Unnamed: 0,PassengerId,Survived,Pclass,Name,Sex,Age,SibSp,Parch,Ticket,Fare,Cabin,Embarked
0,1,0,3,"Braund, Mr. Owen Harris",male,22,1,0,A/5 21171,7.25,,S
1,2,1,1,"Cumings, Mrs. John Bradley (Florence Briggs Th...",female,38,1,0,PC 17599,71.2833,C85,C
2,3,1,3,"Heikkinen, Miss. Laina",female,26,0,0,STON/O2. 3101282,7.925,,S
3,4,1,1,"Futrelle, Mrs. Jacques Heath (Lily May Peel)",female,35,1,0,113803,53.1,C123,S
4,5,0,3,"Allen, Mr. William Henry",male,35,0,0,373450,8.05,,S


We'll be skipping any kind of preprocessing or feature engineering as this document is meant to just focus on logistic regression.
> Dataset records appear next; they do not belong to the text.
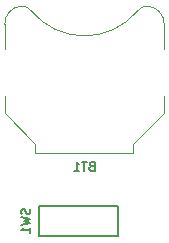
<source format=gbr>
G04 #@! TF.GenerationSoftware,KiCad,Pcbnew,(5.0.0)*
G04 #@! TF.CreationDate,2018-09-15T12:16:20+02:00*
G04 #@! TF.ProjectId,Blinky,426C696E6B792E6B696361645F706362,rev?*
G04 #@! TF.SameCoordinates,Original*
G04 #@! TF.FileFunction,Legend,Bot*
G04 #@! TF.FilePolarity,Positive*
%FSLAX46Y46*%
G04 Gerber Fmt 4.6, Leading zero omitted, Abs format (unit mm)*
G04 Created by KiCad (PCBNEW (5.0.0)) date 09/15/18 12:16:20*
%MOMM*%
%LPD*%
G01*
G04 APERTURE LIST*
%ADD10C,0.120000*%
%ADD11C,0.150000*%
%ADD12C,0.127000*%
G04 APERTURE END LIST*
D10*
G04 #@! TO.C,BT1*
X74909615Y-83823840D02*
G75*
G03X73995000Y-84208000I-124615J-984160D01*
G01*
X64080385Y-83823840D02*
G75*
G02X64995000Y-84208000I124615J-984160D01*
G01*
X73985661Y-84219329D02*
G75*
G02X64995000Y-84208000I-4490661J3711329D01*
G01*
X76245000Y-85358000D02*
G75*
G03X74795000Y-83808000I-1500000J50000D01*
G01*
X62745000Y-85358000D02*
G75*
G02X64195000Y-83808000I1500000J50000D01*
G01*
X76245000Y-87408000D02*
X76245000Y-85308000D01*
X62745000Y-87408000D02*
X62745000Y-85308000D01*
X62745000Y-91408000D02*
X62745000Y-92858000D01*
X62745000Y-92858000D02*
X65345000Y-95458000D01*
X65345000Y-95458000D02*
X65345000Y-96258000D01*
X65345000Y-96258000D02*
X73645000Y-96258000D01*
X73645000Y-96258000D02*
X73645000Y-95458000D01*
X73645000Y-95458000D02*
X76245000Y-92858000D01*
X76245000Y-92858000D02*
X76245000Y-91408000D01*
D11*
G04 #@! TO.C,SW1*
X65650000Y-103300000D02*
X65650000Y-100700000D01*
X65650000Y-103300000D02*
X72350000Y-103300000D01*
X72350000Y-103300000D02*
X72350000Y-100700000D01*
X72350000Y-100700000D02*
X65650000Y-100700000D01*
G04 #@! TO.C,BT1*
D12*
X70093714Y-97353571D02*
X69984857Y-97389857D01*
X69948571Y-97426142D01*
X69912285Y-97498714D01*
X69912285Y-97607571D01*
X69948571Y-97680142D01*
X69984857Y-97716428D01*
X70057428Y-97752714D01*
X70347714Y-97752714D01*
X70347714Y-96990714D01*
X70093714Y-96990714D01*
X70021142Y-97027000D01*
X69984857Y-97063285D01*
X69948571Y-97135857D01*
X69948571Y-97208428D01*
X69984857Y-97281000D01*
X70021142Y-97317285D01*
X70093714Y-97353571D01*
X70347714Y-97353571D01*
X69694571Y-96990714D02*
X69259142Y-96990714D01*
X69476857Y-97752714D02*
X69476857Y-96990714D01*
X68606000Y-97752714D02*
X69041428Y-97752714D01*
X68823714Y-97752714D02*
X68823714Y-96990714D01*
X68896285Y-97099571D01*
X68968857Y-97172142D01*
X69041428Y-97208428D01*
G04 #@! TO.C,SW1*
X64863428Y-100984000D02*
X64899714Y-101092857D01*
X64899714Y-101274285D01*
X64863428Y-101346857D01*
X64827142Y-101383142D01*
X64754571Y-101419428D01*
X64682000Y-101419428D01*
X64609428Y-101383142D01*
X64573142Y-101346857D01*
X64536857Y-101274285D01*
X64500571Y-101129142D01*
X64464285Y-101056571D01*
X64428000Y-101020285D01*
X64355428Y-100984000D01*
X64282857Y-100984000D01*
X64210285Y-101020285D01*
X64174000Y-101056571D01*
X64137714Y-101129142D01*
X64137714Y-101310571D01*
X64174000Y-101419428D01*
X64137714Y-101673428D02*
X64899714Y-101854857D01*
X64355428Y-102000000D01*
X64899714Y-102145142D01*
X64137714Y-102326571D01*
X64899714Y-103016000D02*
X64899714Y-102580571D01*
X64899714Y-102798285D02*
X64137714Y-102798285D01*
X64246571Y-102725714D01*
X64319142Y-102653142D01*
X64355428Y-102580571D01*
G04 #@! TD*
M02*

</source>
Since we're wanting to predict the Survived column, we need to choose a couple predictors; let's use Pclass and Sex. We can start with the model:
$$Survived = \theta_0 * x_0 + \theta_1 * Pclass + \theta_2 * Sex$$

And since we're calculating the probability that someone survived, the second equation would just be:
$$z = Prob(Survived)$$

In [40]:
import statsmodels.api as sm
# add a column of 0s for the intercept
train['intercept'] = 1.0

# make the Sex column a category type
from sklearn import preprocessing
le_sex = preprocessing.LabelEncoder()
train['Sex'] = le_sex.fit_transform(train['Sex'])

# identify the independent variables
columns = ['intercept', 'Pclass', 'Sex']
logistic_function = sm.Logit(train['Survived'], train[columns])
model_parameters = logistic_function.fit()
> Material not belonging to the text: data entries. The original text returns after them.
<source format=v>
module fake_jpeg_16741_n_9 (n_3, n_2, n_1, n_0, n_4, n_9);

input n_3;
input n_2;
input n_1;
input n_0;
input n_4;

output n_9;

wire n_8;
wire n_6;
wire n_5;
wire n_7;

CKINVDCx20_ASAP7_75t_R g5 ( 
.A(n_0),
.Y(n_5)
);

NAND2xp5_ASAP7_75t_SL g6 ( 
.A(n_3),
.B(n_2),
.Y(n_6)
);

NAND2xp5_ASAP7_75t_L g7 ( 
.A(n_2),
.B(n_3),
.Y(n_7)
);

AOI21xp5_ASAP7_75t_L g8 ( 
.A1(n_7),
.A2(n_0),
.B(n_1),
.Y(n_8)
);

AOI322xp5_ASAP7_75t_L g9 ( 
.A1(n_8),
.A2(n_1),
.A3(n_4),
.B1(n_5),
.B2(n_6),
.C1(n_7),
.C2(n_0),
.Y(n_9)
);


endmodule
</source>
Optimization terminated successfully.
         Current function value: 0.464195
         Iterations 6


Let's check out how our model adjusted the parameters!

In [41]:
theta = model_parameters.params
theta

intercept    3.294642
Pclass      -0.960553
Sex         -2.643398
dtype: float64

We can update our model now to show:
$$Survived = 3.294642 * x_0 + -0.960553 * Pclass + -2.643398 * Sex$$

Given the above, we can say the probability of someone surviving is:
$$p(z) = \frac{1}{1 + e^{\theta_0 * x_0 + \theta_1 * Pclass + \theta_2 * Sex}}$$

Let's write that in code.

In [42]:
def probability_of_z(pclass, sex, theta):
    z = theta[0] + pclass * theta[1] + sex * theta[2]
    return 1 / (1 + exp(-1*z))

Now that we've got everything set up, let's make a prediction. First we need to see how scikit-learn encoded our categorical variable Sex.

In [45]:
print le_sex.inverse_transform([0, 1])

['female' 'male']


Cool, so if we wanted to see how a woman in first class faired, we could make a prediction like so:

In [46]:
probability_of_z(1, 0, theta)

0.91166115474379972

Seems like she would have faired pretty well. What about a guy in third class...

In [48]:
probability_of_z(3, 1, theta)

0.097052204431359895

Wow, that's abysmal. But it makes sense, the people in the lower parts of the ship probably didn't have a very good chance of escaping when the iceberg hit and the Titanic is known for saving women and children first. Unfortunately, it looks like if you were a poor male on the Titanic, you almost certainly didn't survive - at least according to our logistic regression model :).

Now there are other things we could have done like more pre-processing of the data such as engineering new features. We could have also used other variables in our logistic regression function that would have helped our model be more accurate. But now we know the basics of logistic regression!